Copy the lines exactly. Begin at the first line of the data and stop after the line with "cytoplasmic/membranous positivity for".

(Stored data)
__________

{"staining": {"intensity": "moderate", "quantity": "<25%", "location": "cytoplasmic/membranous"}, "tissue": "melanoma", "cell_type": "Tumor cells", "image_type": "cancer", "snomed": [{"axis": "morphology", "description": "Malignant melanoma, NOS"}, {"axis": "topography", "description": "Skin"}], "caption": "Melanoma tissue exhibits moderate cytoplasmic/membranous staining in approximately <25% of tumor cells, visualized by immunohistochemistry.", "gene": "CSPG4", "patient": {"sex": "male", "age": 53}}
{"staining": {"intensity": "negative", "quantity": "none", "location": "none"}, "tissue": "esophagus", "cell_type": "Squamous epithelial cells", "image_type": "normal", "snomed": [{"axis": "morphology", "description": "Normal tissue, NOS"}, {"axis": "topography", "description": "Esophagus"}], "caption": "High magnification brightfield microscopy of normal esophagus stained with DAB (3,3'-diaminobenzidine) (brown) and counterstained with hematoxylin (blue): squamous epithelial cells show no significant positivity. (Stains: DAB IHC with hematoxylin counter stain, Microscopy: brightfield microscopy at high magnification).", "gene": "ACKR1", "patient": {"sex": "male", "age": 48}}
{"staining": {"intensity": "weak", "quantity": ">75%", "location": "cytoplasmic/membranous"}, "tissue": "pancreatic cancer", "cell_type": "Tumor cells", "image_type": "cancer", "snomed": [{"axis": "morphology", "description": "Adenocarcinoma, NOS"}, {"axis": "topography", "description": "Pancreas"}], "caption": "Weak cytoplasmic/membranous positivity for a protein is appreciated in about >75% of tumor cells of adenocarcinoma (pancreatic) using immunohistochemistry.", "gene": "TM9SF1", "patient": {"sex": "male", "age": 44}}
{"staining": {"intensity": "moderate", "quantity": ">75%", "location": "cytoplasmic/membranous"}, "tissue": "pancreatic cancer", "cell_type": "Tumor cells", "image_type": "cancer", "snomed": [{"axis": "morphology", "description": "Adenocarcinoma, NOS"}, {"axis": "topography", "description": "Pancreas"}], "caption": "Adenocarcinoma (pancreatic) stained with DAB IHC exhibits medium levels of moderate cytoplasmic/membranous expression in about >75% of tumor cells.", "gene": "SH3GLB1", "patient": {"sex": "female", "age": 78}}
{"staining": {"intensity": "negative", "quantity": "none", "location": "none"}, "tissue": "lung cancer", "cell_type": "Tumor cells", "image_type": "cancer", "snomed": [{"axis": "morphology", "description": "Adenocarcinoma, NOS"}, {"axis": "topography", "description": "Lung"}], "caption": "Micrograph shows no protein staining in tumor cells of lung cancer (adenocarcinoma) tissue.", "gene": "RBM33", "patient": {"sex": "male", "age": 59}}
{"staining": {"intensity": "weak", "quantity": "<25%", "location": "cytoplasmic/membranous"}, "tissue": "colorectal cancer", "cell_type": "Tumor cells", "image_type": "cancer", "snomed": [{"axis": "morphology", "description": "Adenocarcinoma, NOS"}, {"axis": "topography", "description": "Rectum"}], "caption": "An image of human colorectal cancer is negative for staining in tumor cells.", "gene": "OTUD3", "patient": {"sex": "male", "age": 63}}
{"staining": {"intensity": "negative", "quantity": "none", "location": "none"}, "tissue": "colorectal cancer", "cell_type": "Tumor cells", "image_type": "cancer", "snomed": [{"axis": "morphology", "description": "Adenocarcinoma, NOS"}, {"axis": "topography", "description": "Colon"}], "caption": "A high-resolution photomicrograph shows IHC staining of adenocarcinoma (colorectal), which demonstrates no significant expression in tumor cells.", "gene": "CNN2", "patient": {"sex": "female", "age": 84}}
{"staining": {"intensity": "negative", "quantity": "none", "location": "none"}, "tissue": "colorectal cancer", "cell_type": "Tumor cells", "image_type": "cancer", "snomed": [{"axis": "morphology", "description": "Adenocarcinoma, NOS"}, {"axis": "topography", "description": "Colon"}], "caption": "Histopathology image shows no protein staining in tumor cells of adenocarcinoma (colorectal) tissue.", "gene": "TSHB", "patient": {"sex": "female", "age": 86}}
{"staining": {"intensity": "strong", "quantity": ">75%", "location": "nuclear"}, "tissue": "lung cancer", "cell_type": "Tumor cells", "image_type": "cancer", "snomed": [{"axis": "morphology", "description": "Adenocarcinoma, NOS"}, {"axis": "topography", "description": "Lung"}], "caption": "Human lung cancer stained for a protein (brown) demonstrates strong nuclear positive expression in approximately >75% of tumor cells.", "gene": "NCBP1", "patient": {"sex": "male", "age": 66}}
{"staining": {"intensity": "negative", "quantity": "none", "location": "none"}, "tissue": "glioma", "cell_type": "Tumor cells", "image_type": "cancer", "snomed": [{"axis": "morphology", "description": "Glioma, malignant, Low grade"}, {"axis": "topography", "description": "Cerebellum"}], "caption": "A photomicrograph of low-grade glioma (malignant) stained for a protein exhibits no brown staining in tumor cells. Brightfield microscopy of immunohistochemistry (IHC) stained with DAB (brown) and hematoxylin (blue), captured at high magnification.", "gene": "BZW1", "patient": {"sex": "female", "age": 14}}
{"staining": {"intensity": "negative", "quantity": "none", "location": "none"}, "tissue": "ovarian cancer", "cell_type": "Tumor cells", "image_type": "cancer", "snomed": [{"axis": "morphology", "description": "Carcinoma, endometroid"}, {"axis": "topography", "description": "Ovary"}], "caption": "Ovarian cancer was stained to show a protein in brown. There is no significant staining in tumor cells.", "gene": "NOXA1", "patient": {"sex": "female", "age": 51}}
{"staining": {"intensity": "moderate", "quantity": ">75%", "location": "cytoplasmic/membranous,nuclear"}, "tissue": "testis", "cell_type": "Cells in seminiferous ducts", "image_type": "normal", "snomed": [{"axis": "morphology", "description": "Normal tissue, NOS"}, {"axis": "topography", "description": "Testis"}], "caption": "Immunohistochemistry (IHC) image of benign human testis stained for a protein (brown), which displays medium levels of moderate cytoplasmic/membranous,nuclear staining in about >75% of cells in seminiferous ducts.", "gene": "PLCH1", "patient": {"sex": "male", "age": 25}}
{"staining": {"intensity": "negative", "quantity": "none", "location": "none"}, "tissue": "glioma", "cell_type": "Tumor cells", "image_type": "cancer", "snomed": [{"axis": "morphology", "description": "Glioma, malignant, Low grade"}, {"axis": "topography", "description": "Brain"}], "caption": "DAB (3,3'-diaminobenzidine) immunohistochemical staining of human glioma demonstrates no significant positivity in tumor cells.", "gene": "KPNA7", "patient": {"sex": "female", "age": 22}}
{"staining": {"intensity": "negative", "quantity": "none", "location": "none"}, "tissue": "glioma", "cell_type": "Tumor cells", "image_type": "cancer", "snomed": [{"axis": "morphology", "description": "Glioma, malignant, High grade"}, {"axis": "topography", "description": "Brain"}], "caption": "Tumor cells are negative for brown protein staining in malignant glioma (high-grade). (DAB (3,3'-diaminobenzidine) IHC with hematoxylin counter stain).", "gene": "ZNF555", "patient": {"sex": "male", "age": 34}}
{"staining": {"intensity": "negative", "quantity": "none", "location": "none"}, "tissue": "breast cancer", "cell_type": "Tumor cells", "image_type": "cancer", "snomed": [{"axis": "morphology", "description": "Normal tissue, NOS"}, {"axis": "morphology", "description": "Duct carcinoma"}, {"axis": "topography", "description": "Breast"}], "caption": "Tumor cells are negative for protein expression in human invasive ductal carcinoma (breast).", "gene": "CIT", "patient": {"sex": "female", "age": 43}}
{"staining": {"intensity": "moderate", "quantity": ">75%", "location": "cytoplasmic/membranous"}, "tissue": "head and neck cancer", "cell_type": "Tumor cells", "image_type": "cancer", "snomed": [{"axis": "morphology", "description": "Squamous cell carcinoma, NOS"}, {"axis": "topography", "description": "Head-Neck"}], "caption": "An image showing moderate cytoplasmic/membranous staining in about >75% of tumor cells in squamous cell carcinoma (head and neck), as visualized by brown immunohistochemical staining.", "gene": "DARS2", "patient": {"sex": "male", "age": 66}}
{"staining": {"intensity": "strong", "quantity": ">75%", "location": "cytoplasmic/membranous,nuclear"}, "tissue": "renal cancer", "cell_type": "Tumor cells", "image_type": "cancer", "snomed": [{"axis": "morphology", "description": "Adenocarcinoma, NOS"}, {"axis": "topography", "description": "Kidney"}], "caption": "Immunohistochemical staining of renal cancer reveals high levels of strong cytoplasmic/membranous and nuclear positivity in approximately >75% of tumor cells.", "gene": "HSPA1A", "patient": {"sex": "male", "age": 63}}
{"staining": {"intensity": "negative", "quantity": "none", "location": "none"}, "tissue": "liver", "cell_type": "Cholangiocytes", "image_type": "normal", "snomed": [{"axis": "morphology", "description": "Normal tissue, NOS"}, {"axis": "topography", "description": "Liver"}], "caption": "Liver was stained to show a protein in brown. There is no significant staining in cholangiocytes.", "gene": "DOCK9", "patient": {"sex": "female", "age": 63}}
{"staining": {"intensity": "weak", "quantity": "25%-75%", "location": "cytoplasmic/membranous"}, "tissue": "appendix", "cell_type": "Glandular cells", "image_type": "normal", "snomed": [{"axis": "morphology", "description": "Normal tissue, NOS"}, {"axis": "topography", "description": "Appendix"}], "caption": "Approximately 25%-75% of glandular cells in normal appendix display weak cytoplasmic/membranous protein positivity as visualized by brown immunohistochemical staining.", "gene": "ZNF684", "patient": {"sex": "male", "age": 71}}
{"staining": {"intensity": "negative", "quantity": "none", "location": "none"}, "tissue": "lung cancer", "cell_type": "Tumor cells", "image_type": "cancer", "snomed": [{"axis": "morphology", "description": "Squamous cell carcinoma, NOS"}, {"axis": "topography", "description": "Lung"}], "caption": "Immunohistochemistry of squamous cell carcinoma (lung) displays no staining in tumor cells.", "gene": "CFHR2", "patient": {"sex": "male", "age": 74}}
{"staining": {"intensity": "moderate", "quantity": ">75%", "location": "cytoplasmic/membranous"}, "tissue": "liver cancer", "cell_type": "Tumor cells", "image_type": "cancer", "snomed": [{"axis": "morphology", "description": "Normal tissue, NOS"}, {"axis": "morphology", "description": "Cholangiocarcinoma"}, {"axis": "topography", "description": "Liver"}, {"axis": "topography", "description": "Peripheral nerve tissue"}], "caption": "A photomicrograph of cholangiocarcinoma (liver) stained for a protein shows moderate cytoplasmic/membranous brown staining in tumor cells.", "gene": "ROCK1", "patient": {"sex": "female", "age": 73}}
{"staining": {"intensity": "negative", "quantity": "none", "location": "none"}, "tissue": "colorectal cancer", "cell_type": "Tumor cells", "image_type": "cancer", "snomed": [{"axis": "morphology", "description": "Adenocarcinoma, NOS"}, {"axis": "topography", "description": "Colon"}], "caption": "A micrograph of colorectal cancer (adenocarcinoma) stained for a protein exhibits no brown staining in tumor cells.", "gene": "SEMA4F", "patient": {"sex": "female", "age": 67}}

__________

→ Output of the task:
{"staining": {"intensity": "moderate", "quantity": "<25%", "location": "cytoplasmic/membranous"}, "tissue": "melanoma", "cell_type": "Tumor cells", "image_type": "cancer", "snomed": [{"axis": "morphology", "description": "Malignant melanoma, NOS"}, {"axis": "topography", "description": "Skin"}], "caption": "Melanoma tissue exhibits moderate cytoplasmic/membranous staining in approximately <25% of tumor cells, visualized by immunohistochemistry.", "gene": "CSPG4", "patient": {"sex": "male", "age": 53}}
{"staining": {"intensity": "negative", "quantity": "none", "location": "none"}, "tissue": "esophagus", "cell_type": "Squamous epithelial cells", "image_type": "normal", "snomed": [{"axis": "morphology", "description": "Normal tissue, NOS"}, {"axis": "topography", "description": "Esophagus"}], "caption": "High magnification brightfield microscopy of normal esophagus stained with DAB (3,3'-diaminobenzidine) (brown) and counterstained with hematoxylin (blue): squamous epithelial cells show no significant positivity. (Stains: DAB IHC with hematoxylin counter stain, Microscopy: brightfield microscopy at high magnification).", "gene": "ACKR1", "patient": {"sex": "male", "age": 48}}
{"staining": {"intensity": "weak", "quantity": ">75%", "location": "cytoplasmic/membranous"}, "tissue": "pancreatic cancer", "cell_type": "Tumor cells", "image_type": "cancer", "snomed": [{"axis": "morphology", "description": "Adenocarcinoma, NOS"}, {"axis": "topography", "description": "Pancreas"}], "caption": "Weak cytoplasmic/membranous positivity for a protein is appreciated in about >75% of tumor cells of adenocarcinoma (pancreatic) using immunohistochemistry.", "gene": "TM9SF1", "patient": {"sex": "male", "age": 44}}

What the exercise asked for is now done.